Posted by: MadScientist Author Profile Page | June 27, 2009 4:33 AM

@Scott Hatfield: Wow - well, that small sample conclusively demonstrates that no one should waste any time reading Mazur's stuff. No journalist with any self-respect could ever ask such a chain of loaded questions. She's definitely Fox material.

#56

Posted by: 'Tis Himself, OM Author Profile Page | June 27, 2009 7:55 AM

From Mazur's interview with Fleury:

Vincent Fleury: One last thing about PZ Myers. He made the following comment on his blog regarding my right of reply, instead of just publishing it: "I'm always happy to help a fellow hang himself."
Even if he s trying to make a joke, we all know people who've committed suicide, and I would never entrust my children to a babysitter who states he is always happy to help someone hang himself.

English isn't Fleury's native tongue and he may not be aware the term "help a fellow hang himself" does not actually refer to assisted suicide. But it doesn't say much for Mazur that she let this comment slide through. She should know better. Unless she just took it to be another sneer at PZ.

#57

Posted by: John Morales Author Profile Page | June 27, 2009 8:14 AM

Himself, isn't that what they call purblindness? ;)

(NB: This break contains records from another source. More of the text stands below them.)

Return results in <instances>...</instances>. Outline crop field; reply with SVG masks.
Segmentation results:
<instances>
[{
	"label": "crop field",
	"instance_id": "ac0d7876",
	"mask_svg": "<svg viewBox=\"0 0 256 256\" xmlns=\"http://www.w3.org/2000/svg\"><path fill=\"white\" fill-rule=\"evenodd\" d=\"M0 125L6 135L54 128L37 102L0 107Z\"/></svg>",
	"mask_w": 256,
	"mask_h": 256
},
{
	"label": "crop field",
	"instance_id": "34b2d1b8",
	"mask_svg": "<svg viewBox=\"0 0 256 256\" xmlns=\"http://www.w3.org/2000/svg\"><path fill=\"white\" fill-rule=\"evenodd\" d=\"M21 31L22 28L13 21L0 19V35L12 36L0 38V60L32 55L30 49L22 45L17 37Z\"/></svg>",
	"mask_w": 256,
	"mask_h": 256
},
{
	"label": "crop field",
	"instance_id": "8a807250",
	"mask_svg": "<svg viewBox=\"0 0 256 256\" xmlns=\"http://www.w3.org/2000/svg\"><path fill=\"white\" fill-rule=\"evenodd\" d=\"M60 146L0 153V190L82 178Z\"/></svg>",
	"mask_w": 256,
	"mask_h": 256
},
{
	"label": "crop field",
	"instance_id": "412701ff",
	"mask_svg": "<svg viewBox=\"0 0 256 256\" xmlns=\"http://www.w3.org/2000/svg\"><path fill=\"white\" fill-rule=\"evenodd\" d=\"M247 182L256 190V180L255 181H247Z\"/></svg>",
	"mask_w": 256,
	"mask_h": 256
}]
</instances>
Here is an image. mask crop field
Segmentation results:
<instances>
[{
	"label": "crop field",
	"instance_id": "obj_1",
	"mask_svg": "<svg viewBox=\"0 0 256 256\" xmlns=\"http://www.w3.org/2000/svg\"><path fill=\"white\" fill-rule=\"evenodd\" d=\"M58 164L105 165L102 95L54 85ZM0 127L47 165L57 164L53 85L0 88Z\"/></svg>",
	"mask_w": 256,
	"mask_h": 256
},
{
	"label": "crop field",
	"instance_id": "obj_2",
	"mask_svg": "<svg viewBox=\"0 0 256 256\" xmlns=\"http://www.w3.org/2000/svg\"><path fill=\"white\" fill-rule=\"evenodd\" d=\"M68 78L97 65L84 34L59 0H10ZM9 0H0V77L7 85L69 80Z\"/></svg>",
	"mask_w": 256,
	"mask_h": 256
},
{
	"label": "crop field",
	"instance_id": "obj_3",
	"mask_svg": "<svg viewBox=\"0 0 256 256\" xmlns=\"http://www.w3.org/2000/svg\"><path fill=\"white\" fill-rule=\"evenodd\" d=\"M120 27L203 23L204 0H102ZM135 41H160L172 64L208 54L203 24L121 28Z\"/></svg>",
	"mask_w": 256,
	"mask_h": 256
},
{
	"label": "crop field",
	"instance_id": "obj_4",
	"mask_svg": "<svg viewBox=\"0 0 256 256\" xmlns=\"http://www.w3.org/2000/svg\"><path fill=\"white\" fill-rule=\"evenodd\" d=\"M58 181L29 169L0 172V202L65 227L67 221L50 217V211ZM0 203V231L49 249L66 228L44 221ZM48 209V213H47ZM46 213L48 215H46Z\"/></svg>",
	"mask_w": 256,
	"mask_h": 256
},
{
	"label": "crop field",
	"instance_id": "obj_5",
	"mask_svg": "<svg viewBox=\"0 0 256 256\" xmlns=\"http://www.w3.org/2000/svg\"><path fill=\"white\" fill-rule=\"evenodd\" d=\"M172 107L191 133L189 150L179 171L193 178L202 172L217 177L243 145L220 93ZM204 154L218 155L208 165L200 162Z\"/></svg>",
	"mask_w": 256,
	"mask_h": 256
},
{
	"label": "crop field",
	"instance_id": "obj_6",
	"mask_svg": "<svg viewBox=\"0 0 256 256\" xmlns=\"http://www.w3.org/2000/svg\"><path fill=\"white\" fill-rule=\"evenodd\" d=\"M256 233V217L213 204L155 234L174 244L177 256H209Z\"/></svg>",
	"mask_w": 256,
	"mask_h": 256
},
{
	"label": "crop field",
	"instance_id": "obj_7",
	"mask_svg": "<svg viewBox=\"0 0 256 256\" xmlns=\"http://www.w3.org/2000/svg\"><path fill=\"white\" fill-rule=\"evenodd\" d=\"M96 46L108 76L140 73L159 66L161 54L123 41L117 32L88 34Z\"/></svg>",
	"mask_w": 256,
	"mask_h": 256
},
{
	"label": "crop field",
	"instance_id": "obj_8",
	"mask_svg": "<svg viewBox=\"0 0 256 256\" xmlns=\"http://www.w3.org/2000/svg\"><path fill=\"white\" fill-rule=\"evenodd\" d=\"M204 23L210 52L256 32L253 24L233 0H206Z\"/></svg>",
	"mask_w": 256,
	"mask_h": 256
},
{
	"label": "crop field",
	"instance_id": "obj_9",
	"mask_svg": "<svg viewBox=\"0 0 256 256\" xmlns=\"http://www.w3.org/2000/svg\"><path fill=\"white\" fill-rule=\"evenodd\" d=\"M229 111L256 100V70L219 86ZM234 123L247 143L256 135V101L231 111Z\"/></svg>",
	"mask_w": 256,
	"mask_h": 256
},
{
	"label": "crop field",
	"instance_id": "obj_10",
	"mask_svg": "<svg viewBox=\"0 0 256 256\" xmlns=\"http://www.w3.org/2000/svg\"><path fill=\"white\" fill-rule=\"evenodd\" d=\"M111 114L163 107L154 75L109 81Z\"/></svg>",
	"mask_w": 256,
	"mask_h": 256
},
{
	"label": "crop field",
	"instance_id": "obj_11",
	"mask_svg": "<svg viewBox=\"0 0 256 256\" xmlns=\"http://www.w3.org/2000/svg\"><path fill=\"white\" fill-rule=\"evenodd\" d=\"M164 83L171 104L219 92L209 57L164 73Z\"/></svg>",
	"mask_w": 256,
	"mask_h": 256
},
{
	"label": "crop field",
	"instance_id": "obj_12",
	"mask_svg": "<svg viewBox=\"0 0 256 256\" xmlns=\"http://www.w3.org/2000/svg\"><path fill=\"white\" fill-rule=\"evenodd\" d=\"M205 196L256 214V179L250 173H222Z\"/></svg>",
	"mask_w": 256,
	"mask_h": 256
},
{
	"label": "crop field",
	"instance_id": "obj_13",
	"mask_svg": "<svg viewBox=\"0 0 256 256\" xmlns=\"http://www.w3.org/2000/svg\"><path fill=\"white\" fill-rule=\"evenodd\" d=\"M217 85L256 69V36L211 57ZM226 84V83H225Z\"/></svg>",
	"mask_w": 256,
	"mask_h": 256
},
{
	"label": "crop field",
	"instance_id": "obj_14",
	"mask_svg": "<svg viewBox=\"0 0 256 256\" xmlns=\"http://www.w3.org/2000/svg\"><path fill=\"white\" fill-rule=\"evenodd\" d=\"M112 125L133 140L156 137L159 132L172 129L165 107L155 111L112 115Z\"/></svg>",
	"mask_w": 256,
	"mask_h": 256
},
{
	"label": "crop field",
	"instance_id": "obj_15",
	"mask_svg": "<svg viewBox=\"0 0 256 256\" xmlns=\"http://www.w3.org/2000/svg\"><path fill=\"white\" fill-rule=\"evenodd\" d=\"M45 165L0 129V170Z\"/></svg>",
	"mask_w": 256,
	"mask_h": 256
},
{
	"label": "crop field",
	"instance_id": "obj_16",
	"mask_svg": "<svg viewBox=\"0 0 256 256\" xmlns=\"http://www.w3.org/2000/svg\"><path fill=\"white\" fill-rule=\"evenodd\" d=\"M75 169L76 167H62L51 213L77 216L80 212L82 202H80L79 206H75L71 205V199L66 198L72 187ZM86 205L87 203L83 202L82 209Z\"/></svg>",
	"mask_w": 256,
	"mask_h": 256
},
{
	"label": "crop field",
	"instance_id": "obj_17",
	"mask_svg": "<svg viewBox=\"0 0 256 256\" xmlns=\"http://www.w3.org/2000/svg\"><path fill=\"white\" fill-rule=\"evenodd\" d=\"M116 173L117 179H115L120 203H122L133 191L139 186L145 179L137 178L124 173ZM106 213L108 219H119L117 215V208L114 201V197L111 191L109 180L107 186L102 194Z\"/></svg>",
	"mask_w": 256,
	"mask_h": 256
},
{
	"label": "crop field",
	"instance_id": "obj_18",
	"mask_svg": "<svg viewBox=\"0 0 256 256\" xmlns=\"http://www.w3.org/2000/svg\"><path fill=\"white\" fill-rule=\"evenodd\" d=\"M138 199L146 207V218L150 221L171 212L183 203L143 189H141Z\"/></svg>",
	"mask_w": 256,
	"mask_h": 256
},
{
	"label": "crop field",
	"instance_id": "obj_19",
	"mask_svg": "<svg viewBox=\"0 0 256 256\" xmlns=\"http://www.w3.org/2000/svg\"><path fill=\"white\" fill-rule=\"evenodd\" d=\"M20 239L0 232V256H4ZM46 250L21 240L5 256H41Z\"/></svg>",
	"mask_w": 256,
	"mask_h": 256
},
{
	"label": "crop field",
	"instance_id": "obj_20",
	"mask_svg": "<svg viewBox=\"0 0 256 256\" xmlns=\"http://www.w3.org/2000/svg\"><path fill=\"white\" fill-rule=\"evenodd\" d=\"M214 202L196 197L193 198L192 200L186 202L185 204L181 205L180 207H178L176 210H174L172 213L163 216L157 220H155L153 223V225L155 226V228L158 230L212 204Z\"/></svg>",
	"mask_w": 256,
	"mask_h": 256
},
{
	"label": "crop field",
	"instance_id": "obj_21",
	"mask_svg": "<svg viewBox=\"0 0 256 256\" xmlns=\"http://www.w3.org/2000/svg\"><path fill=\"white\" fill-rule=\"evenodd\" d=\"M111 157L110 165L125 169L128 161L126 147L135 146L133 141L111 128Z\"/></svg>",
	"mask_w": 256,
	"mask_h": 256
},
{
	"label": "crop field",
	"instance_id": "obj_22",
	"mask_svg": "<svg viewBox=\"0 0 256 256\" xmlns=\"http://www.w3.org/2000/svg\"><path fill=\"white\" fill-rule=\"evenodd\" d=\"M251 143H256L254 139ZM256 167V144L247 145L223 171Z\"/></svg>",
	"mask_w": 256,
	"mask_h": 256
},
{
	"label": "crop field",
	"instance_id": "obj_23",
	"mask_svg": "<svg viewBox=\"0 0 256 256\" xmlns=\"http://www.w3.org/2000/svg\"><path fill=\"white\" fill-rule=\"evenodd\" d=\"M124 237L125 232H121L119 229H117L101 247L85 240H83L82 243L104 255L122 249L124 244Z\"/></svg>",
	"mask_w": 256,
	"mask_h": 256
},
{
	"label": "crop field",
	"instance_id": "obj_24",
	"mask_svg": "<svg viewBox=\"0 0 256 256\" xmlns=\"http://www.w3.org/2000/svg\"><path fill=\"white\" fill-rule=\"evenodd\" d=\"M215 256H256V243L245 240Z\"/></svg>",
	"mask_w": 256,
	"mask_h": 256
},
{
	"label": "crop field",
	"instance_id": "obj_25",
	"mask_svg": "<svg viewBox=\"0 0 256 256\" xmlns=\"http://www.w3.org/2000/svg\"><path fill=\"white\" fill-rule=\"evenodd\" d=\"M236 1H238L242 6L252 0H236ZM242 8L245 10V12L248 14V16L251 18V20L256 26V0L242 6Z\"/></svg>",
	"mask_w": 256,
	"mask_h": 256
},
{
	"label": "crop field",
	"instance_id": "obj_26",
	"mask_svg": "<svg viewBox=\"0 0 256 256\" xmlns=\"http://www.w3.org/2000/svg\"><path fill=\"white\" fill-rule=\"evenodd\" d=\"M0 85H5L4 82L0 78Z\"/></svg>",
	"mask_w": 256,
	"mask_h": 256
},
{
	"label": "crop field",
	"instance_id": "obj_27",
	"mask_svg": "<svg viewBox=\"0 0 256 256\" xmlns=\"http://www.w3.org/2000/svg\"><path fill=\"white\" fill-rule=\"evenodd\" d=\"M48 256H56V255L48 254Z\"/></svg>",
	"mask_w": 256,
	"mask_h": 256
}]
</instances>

Most English speakers would recognise the allusion, but I'm guessing Mazur doesn't expect much of her readers.

Then again...

#58

Posted by: Claire Binkley | June 27, 2009 8:41 AM

PZ, how do you have time for all these thoughtful posts?

It is the summer..

#59

Posted by: derwood | June 27, 2009 9:29 AM

"PZ,

You don't have to take being called a sissy by Suzan Mazur."

Well, to be fair, Mazur does sort of look like a man...

#60

Posted by: Ed_CO | June 30, 2009 9:16 PM

Not sure why you'd need $100 million/year before you'd start live-blogging strippers. I'd think it could be done for free.